The plastic utensil aggravated the cuts in her hand, but she managed to pry the sealed aluminum lid free and took a bite of the rubbery contents inside. Her stomach practically welcomed the change in acidity, and her head cleared enough to register she was, in fact, in a hospital. Most likely Dartmouth-Hitchcock. Didn’t explain how she’d gotten here though. Or what the lead detective assigned her brother’s case was doing beside her bed. Still, she’d feel a hell of a lot better if she could get her bearings. “How long was I out?”

The chief checked his smartwatch as he took a seat in the pleather chair a few feet away. Despite the early hour, Maynor’s suit had maintained its meticulously pressed lines. Same as the graying hairs around the man’s face. Not a single one out of place. Maynor liked control. Having it, keeping it. Then again, it took an expert level of assertiveness and discipline to lie through his teeth for two decades. “Going on ten hours. Nasty bump you got last night out there in those woods. I take it you don’t remember how you got it?”

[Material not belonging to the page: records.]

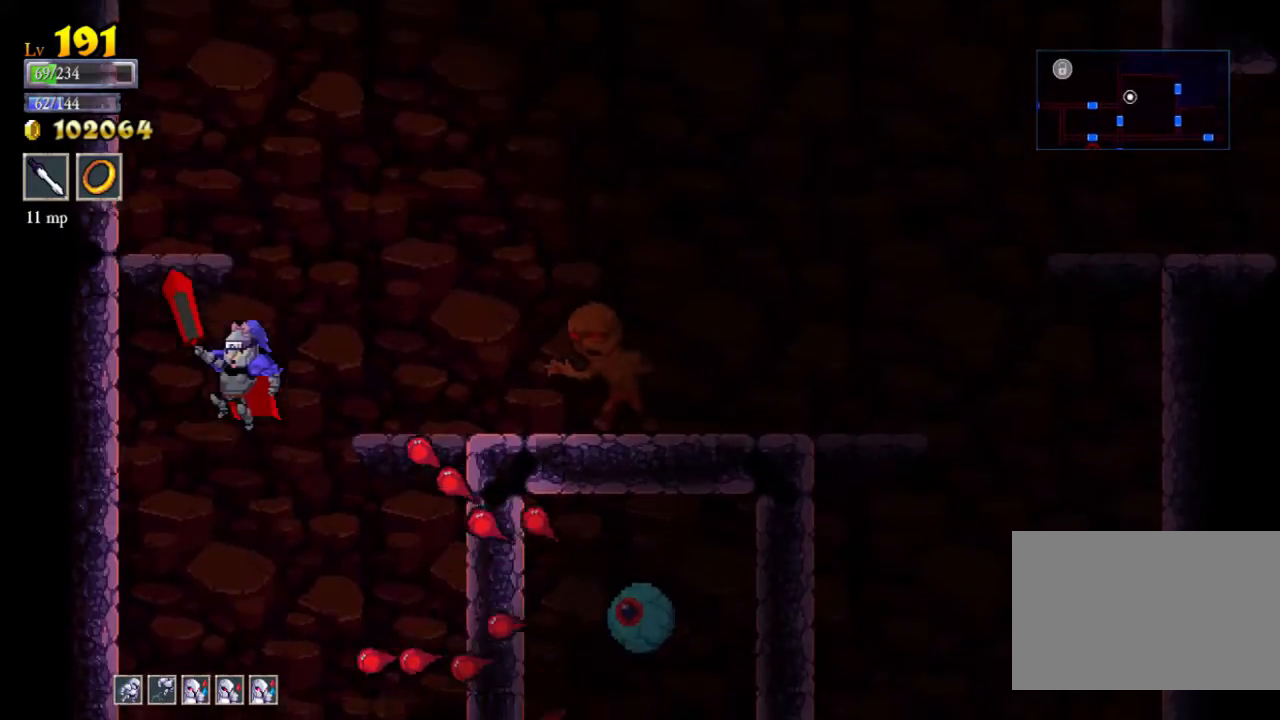
{"buttons": ["A"], "left_stick": "right", "events": [[100, "A", "up"], [133, "A", "down"], [167, "left_stick", "right"]]}
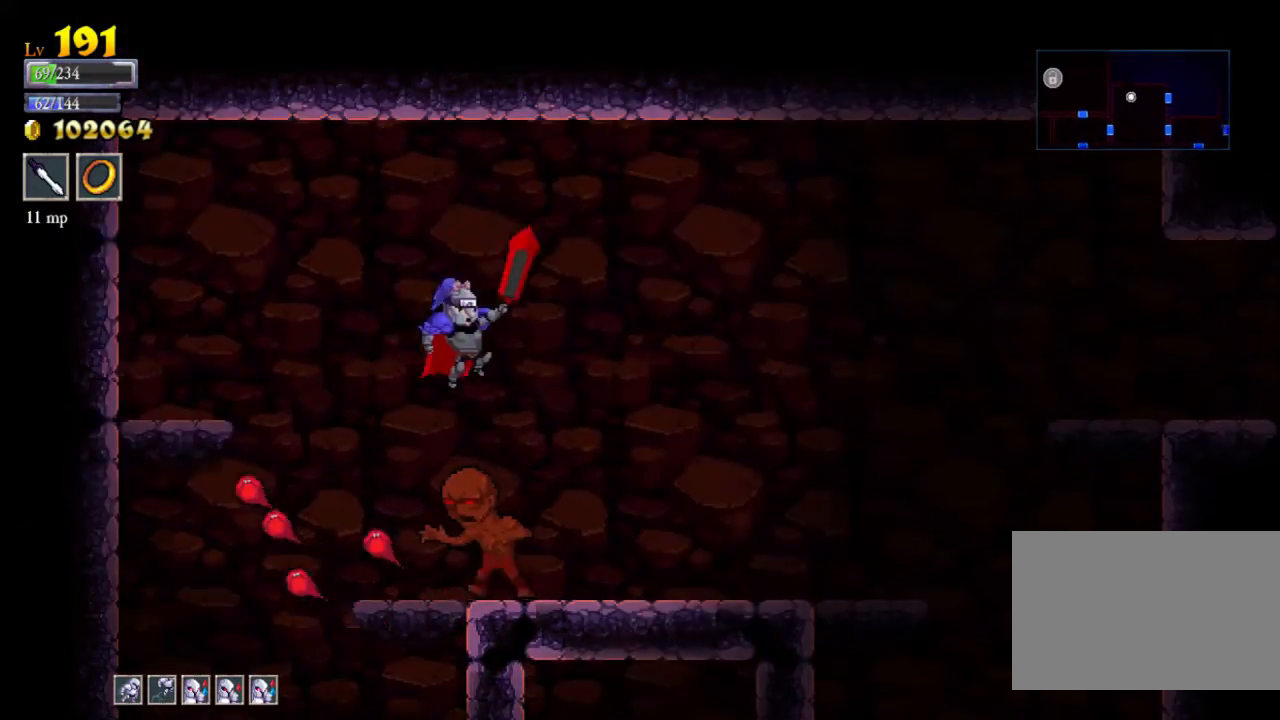
{"buttons": [], "left_stick": "right", "events": [[167, "A", "up"]]}
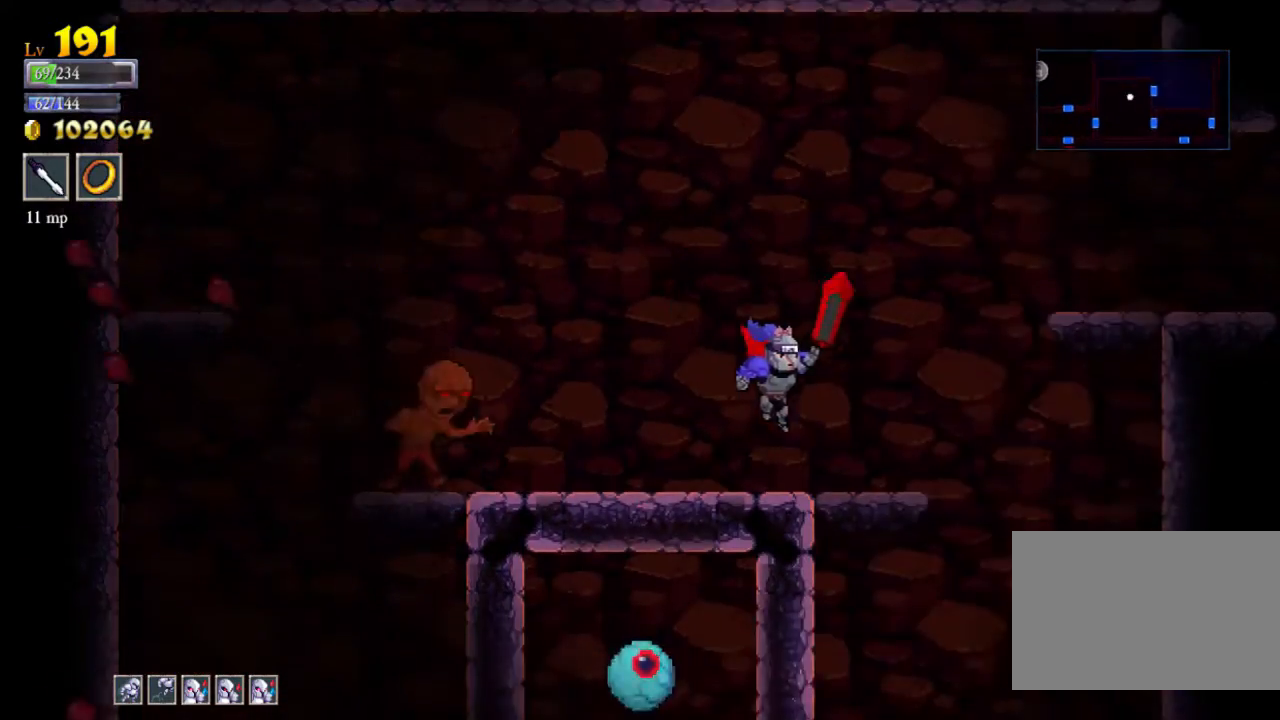
{"buttons": [], "left_stick": "right", "events": [[133, "A", "down"], [400, "A", "up"]]}
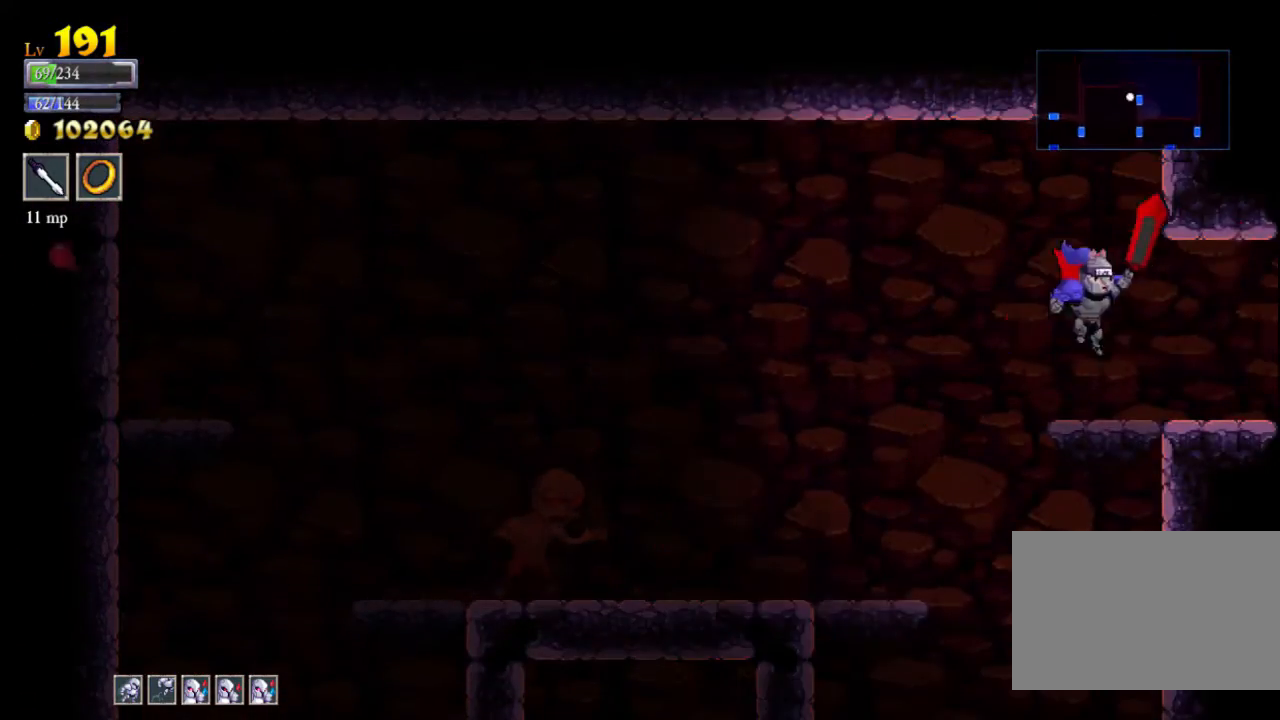
{"buttons": [], "left_stick": "center", "events": [[433, "left_stick", "center"]]}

Another flare of heat. The Jell-O had lost its taste. There was only one reason for the chief of police himself to wait until Leigh had gained consciousness: Her involvement with the unit and this case was over. She set the container and spoon in her lap. “Someone was at my house last night. He ran when I tried to confront him. I followed him into the woods. Bastard warned me to leave town then shoved me down a hill. I landed in the creek.”